A lot of her therapy shit hits home. "You have been pushing aside your real feelings for all your life, and they come up at the wrong times. Every time you feel so much pain - so much crazy pain - over these these little things, it's because you don't allow yourself to just feel about the things that matter...Even hating your own feelings is a good beginning. But I'll tell you, that is not what you hate. You have your anxiety, and all of your anxiety comes from trying not to feel. It's a coping mechanism and it isn't working."
-or-
"Peace of mind is no better than four years of high school French: if you never have occasion to speak a foreign language ever again, you forget it; if you don't live in Paris or Provence, sooner or later there's nothing left but that certain je ne sais quoi and this is what tout le monde is saying and, when all else fails, Parlez-vous anglais? I forgot to remember that feeling, and now it's gone."

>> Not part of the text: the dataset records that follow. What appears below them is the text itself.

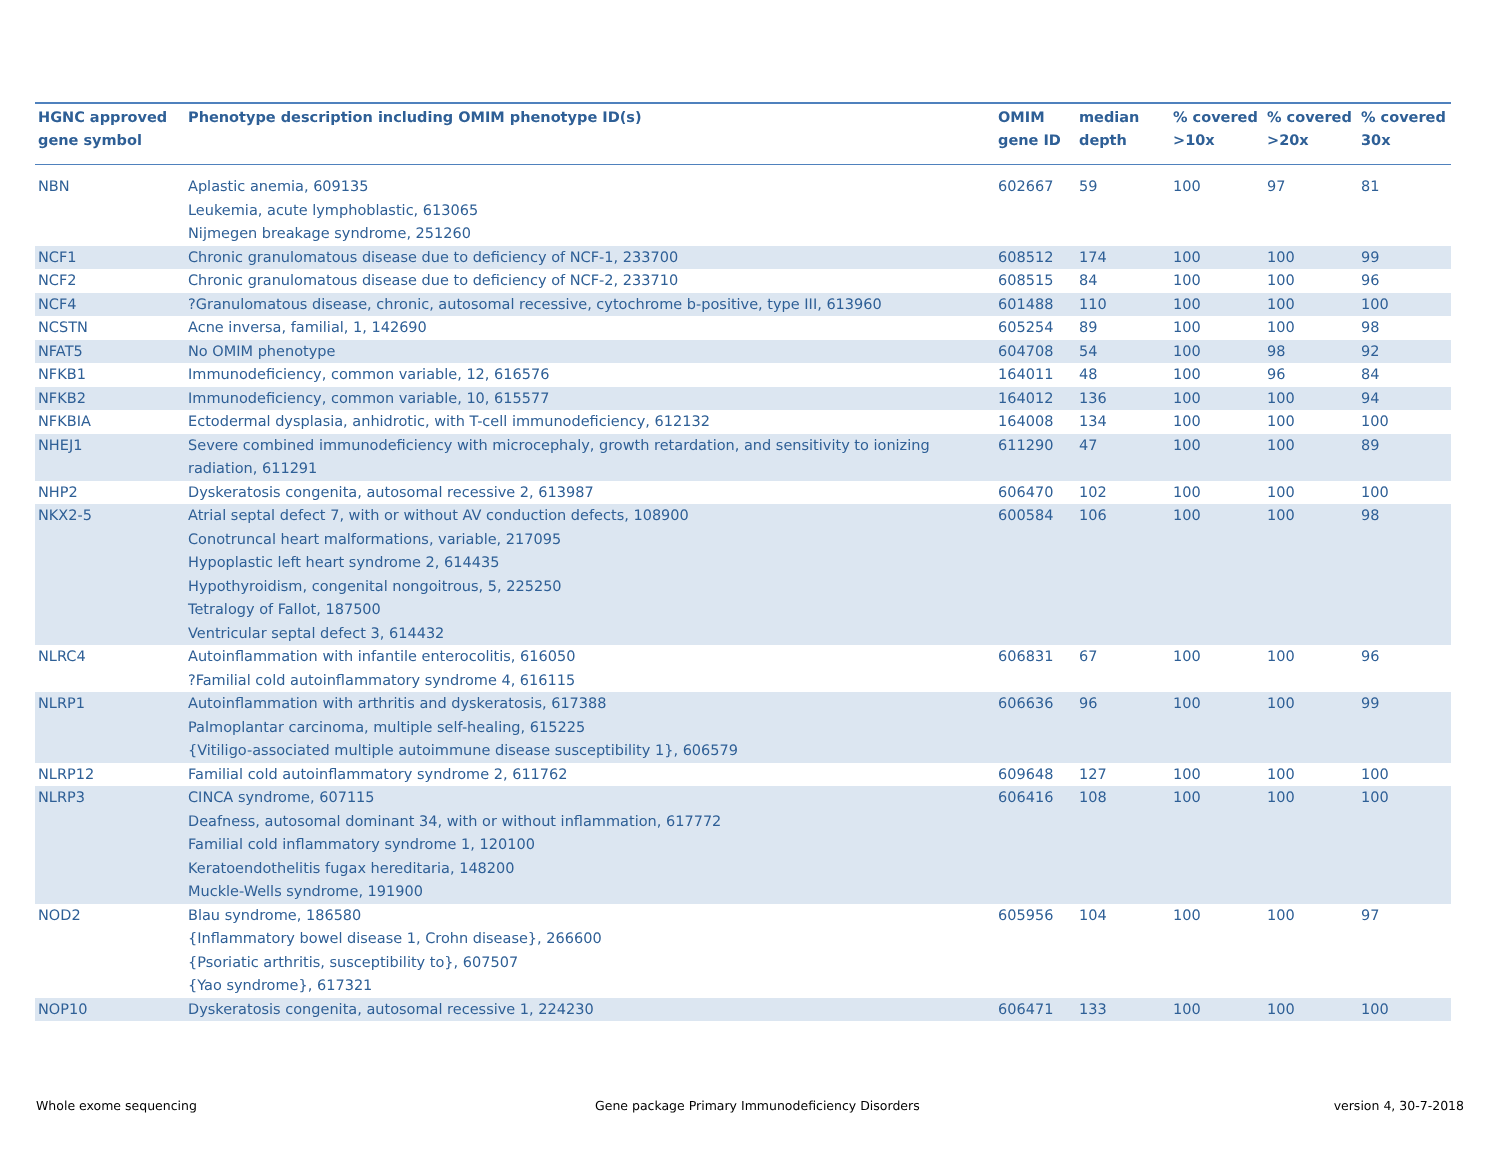| HGNC approved gene symbol | Phenotype description including OMIM phenotype ID(s) | OMIM gene ID | median depth | % covered >10x | % covered >20x | % covered 30x |
| --- | --- | --- | --- | --- | --- | --- |
| NBN | Aplastic anemia, 609135 Leukemia, acute lymphoblastic, 613065 Nijmegen breakage syndrome, 251260 | 602667 | 59 | 100 | 97 | 81 |
| NCF1 | Chronic granulomatous disease due to deficiency of NCF-1, 233700 | 608512 | 174 | 100 | 100 | 99 |
| NCF2 | Chronic granulomatous disease due to deficiency of NCF-2, 233710 | 608515 | 84 | 100 | 100 | 96 |
| NCF4 | ?Granulomatous disease, chronic, autosomal recessive, cytochrome b-positive, type III, 613960 | 601488 | 110 | 100 | 100 | 100 |
| NCSTN | Acne inversa, familial, 1, 142690 | 605254 | 89 | 100 | 100 | 98 |
| NFAT5 | No OMIM phenotype | 604708 | 54 | 100 | 98 | 92 |
| NFKB1 | Immunodeficiency, common variable, 12, 616576 | 164011 | 48 | 100 | 96 | 84 |
| NFKB2 | Immunodeficiency, common variable, 10, 615577 | 164012 | 136 | 100 | 100 | 94 |
| NFKBIA | Ectodermal dysplasia, anhidrotic, with T-cell immunodeficiency, 612132 | 164008 | 134 | 100 | 100 | 100 |
| NHEJ1 | Severe combined immunodeficiency with microcephaly, growth retardation, and sensitivity to ionizing radiation, 611291 | 611290 | 47 | 100 | 100 | 89 |
| NHP2 | Dyskeratosis congenita, autosomal recessive 2, 613987 | 606470 | 102 | 100 | 100 | 100 |
| NKX2-5 | Atrial septal defect 7, with or without AV conduction defects, 108900 Conotruncal heart malformations, variable, 217095 Hypoplastic left heart syndrome 2, 614435 Hypothyroidism, congenital nongoitrous, 5, 225250 Tetralogy of Fallot, 187500 Ventricular septal defect 3, 614432 | 600584 | 106 | 100 | 100 | 98 |
| NLRC4 | Autoinflammation with infantile enterocolitis, 616050 ?Familial cold autoinflammatory syndrome 4, 616115 | 606831 | 67 | 100 | 100 | 96 |
| NLRP1 | Autoinflammation with arthritis and dyskeratosis, 617388 Palmoplantar carcinoma, multiple self-healing, 615225 {Vitiligo-associated multiple autoimmune disease susceptibility 1}, 606579 | 606636 | 96 | 100 | 100 | 99 |
| NLRP12 | Familial cold autoinflammatory syndrome 2, 611762 | 609648 | 127 | 100 | 100 | 100 |
| NLRP3 | CINCA syndrome, 607115 Deafness, autosomal dominant 34, with or without inflammation, 617772 Familial cold inflammatory syndrome 1, 120100 Keratoendothelitis fugax hereditaria, 148200 Muckle-Wells syndrome, 191900 | 606416 | 108 | 100 | 100 | 100 |
| NOD2 | Blau syndrome, 186580 {Inflammatory bowel disease 1, Crohn disease}, 266600 {Psoriatic arthritis, susceptibility to}, 607507 {Yao syndrome}, 617321 | 605956 | 104 | 100 | 100 | 97 |
| NOP10 | Dyskeratosis congenita, autosomal recessive 1, 224230 | 606471 | 133 | 100 | 100 | 100 |
Whole exome sequencing
Gene package Primary Immunodeficiency Disorders
version 4, 30-7-2018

and maybe the quotes don't make as much sense now as they did in the midst of the reading, but they both hit me like bricks, or a woman who knows how to slap from the shoulder, or a solid blow to the stomach. i don't investigate a lot of what i've tucked under the bed, even if i'm afraid it's liable to make the bed tip over or collapse some day, and instead i unpack little tidbits, and i always think i'll wonder if it might have worked better to go all the way, drug habit and inpatient therapy and all those things i wanted, but figured if i consciously wanted them, that meant i didn't really need them.
it's a good book. i'm still not going to reread prozac nation, just the first three pages has me heading for a dark corner or a razor blade and i will not go there. but i have more respect for this woman's writing ability than i did when i started, and i'm curious to see what she does with Bitch, even if i'm reading her works out of order.